Here we have evaluated how levels of S1P and related sphingolipids in an HDL-containing fraction of human serum correlate with occurrence of ischemic heart disease (IHD). To accomplish this we used liquid chromatography-mass spectrometry to measure S1P levels in the HDL-containing fraction of serum (depleted of LDL and VLDL) from 204 subjects in the Copenhagen City Heart Study (CCHS). The study group consisted of individuals having high serum HDL cholesterol (HDL-C) (females:≥73.5 mg/dL; males:≥61.9 mg/dL) and verified IHD; subjects with high HDL-C and no IHD; individuals with low HDL-C (females:≤38.7 mg/dL; males:≤34.1 mg/dL) and IHD, and subjects with low HDL-C and no IHD.
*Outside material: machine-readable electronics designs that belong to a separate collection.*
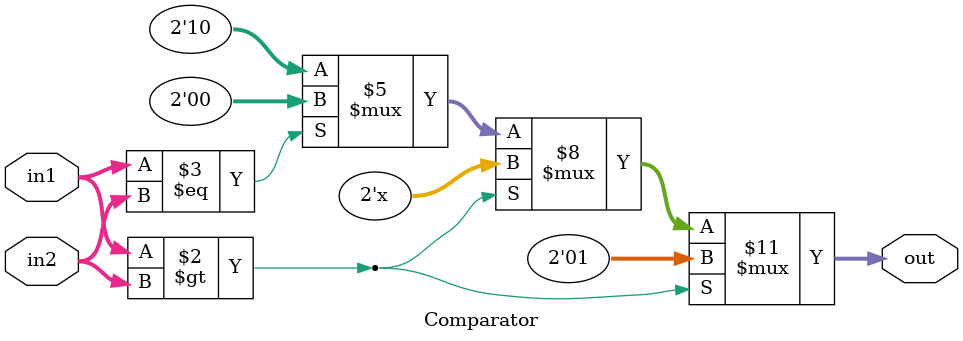
<source format=v>
module Comparator #(
  parameter n = 4 // number of bits in each input value
)(
  input [n-1:0] in1,
  input [n-1:0] in2,
  output reg [1:0] out
);


always @(*) begin
  if (in1 > in2) begin
    out = 2'b01;
  end else if (in1 == in2) begin
    out = 2'b00;
  end else begin
    out = 2'b10;
  end
end

endmodule
</source>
The results show a highly significant inverse relationship between the level of S1P in the HDL-containing fraction of serum and the occurrence of IHD. Furthermore, an inverse relationship with IHD was also observed for two other sphingolipids, dihydro-S1P and C24:1-ceramide, in the HDL-containing fraction of serum. Additionally, we demonstrated that the amount of S1P on HDL correlates with the magnitude of HDL-induced endothelial cell barrier signaling.

These findings indicate that compositional differences of sphingolipids in the HDL-containing fraction of human serum are related to the occurrence of IHD, and may contribute to the putative protective role of HDL in IHD.